### Task to carry out
Return word for word the lines of the rows below, starting at the line that contains "locality: Vicinity of" and ending at the line that contains "scientific name: Cyperus rotundus", with both of those lines included.

┄┄┄┄┄┄

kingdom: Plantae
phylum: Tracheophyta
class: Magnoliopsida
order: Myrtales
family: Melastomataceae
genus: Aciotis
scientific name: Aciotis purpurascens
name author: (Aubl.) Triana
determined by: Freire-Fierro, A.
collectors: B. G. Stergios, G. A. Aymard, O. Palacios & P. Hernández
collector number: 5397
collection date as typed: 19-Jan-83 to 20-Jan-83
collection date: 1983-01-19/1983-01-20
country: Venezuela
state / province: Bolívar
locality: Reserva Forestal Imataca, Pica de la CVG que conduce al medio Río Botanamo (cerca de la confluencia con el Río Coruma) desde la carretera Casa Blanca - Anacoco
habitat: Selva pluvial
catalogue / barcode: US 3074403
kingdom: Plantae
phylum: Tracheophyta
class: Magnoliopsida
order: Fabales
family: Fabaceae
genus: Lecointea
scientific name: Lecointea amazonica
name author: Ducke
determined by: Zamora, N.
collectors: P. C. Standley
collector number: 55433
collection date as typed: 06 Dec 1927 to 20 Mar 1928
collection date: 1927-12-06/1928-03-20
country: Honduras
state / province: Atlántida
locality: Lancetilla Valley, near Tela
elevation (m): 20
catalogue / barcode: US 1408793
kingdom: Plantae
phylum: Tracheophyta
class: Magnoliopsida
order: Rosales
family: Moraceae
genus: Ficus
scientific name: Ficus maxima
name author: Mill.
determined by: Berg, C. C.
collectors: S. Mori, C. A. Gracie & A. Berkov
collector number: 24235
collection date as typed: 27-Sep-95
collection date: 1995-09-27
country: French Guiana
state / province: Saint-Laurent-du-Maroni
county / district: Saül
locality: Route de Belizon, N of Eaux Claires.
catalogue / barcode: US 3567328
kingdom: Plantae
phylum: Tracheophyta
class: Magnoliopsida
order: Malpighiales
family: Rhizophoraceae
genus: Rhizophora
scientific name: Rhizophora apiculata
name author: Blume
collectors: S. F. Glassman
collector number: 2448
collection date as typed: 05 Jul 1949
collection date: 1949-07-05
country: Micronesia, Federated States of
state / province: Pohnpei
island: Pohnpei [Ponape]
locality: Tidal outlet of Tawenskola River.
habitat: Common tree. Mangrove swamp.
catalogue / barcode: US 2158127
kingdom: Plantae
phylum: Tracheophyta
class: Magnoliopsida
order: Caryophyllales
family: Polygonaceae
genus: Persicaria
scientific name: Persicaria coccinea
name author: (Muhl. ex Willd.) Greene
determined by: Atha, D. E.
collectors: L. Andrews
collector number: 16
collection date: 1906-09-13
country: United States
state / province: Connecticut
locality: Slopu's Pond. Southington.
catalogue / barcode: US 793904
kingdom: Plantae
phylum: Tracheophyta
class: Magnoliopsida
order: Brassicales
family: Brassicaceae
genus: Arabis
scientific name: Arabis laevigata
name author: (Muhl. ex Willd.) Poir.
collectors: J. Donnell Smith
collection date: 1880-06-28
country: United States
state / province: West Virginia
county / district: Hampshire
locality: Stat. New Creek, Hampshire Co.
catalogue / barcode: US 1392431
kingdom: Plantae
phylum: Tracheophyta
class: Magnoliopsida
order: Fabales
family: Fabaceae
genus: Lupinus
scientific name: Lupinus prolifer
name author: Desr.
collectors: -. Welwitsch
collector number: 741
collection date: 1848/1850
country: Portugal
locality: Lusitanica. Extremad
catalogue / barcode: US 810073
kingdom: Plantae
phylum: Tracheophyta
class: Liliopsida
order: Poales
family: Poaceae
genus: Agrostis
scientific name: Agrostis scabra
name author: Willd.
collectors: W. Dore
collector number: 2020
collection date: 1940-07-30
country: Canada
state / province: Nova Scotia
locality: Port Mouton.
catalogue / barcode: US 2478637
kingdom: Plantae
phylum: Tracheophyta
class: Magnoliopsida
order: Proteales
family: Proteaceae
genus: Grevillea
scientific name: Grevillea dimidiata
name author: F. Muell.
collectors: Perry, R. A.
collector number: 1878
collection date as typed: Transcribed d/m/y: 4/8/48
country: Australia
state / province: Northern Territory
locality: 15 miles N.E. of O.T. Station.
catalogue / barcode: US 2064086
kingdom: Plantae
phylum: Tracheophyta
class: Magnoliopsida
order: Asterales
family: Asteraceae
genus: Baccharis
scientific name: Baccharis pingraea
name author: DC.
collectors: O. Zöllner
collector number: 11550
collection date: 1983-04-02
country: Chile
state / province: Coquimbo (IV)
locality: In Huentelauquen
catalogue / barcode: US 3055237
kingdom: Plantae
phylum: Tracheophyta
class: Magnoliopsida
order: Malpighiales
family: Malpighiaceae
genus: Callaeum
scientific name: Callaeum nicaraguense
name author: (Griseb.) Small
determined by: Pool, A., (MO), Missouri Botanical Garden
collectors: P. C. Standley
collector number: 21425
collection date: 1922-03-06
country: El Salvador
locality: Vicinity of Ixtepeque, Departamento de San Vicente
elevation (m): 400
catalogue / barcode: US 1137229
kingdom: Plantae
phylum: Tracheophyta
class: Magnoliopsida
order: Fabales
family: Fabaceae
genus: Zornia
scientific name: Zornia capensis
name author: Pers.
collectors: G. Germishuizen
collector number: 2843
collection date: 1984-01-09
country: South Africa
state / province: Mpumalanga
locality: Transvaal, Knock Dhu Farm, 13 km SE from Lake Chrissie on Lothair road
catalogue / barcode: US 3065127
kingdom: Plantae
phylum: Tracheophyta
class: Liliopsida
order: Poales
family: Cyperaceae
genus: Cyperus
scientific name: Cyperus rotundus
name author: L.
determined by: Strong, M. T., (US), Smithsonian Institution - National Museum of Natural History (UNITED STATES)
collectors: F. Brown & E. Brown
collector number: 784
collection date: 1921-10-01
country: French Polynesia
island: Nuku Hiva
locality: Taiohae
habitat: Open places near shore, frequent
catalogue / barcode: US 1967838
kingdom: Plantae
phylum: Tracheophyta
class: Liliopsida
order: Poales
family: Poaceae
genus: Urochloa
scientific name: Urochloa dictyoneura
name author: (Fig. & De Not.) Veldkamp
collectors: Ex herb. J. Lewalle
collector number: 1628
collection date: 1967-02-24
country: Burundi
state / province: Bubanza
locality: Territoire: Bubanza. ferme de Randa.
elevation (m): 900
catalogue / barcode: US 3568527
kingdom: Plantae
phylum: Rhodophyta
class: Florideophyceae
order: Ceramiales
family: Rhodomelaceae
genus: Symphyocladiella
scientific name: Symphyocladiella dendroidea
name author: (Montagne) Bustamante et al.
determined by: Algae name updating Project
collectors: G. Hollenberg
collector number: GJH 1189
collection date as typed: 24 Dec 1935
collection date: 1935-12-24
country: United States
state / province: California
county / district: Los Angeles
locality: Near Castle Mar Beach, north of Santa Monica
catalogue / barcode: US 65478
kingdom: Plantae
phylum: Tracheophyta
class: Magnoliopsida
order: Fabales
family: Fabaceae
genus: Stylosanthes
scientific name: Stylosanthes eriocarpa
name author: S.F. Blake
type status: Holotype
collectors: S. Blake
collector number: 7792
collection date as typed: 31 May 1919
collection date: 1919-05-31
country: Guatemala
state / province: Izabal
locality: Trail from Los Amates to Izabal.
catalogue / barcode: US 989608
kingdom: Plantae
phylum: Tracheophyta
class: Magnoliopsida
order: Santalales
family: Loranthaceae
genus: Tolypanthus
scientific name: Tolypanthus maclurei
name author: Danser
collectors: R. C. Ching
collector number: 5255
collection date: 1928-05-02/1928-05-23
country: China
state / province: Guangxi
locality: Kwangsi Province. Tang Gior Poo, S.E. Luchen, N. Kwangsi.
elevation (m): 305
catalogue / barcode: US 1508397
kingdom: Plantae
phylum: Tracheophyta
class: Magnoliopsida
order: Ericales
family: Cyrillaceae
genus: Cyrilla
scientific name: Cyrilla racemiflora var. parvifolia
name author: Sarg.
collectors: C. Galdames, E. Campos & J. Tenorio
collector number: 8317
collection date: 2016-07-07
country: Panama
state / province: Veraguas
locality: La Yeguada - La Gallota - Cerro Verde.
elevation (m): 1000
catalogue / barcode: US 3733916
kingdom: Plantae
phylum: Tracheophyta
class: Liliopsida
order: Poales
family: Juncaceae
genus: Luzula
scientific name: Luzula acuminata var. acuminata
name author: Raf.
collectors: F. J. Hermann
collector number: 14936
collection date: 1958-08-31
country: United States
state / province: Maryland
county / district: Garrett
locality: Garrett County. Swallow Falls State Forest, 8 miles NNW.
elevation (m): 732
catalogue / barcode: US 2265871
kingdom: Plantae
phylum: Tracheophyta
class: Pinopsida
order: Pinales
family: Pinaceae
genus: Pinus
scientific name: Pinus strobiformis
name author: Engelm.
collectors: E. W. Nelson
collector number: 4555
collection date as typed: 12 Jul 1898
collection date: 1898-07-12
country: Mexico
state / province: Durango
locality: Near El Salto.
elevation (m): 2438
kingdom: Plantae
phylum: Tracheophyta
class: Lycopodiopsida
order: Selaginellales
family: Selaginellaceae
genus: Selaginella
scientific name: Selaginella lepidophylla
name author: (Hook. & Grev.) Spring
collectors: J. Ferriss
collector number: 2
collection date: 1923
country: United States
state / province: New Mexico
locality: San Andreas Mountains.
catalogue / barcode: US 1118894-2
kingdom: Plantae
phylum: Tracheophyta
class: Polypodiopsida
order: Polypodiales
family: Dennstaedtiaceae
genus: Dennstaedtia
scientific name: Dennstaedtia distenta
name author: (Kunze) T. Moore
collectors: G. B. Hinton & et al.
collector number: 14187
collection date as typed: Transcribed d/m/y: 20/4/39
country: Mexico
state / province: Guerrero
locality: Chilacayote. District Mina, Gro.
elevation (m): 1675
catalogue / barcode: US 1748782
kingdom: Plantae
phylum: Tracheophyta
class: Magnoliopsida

┄┄┄┄┄┄

### Exercise answer
locality: Vicinity of Ixtepeque, Departamento de San Vicente
elevation (m): 400
catalogue / barcode: US 1137229
kingdom: Plantae
phylum: Tracheophyta
class: Magnoliopsida
order: Fabales
family: Fabaceae
genus: Zornia
scientific name: Zornia capensis
name author: Pers.
collectors: G. Germishuizen
collector number: 2843
collection date: 1984-01-09
country: South Africa
state / province: Mpumalanga
locality: Transvaal, Knock Dhu Farm, 13 km SE from Lake Chrissie on Lothair road
catalogue / barcode: US 3065127
kingdom: Plantae
phylum: Tracheophyta
class: Liliopsida
order: Poales
family: Cyperaceae
genus: Cyperus
scientific name: Cyperus rotundus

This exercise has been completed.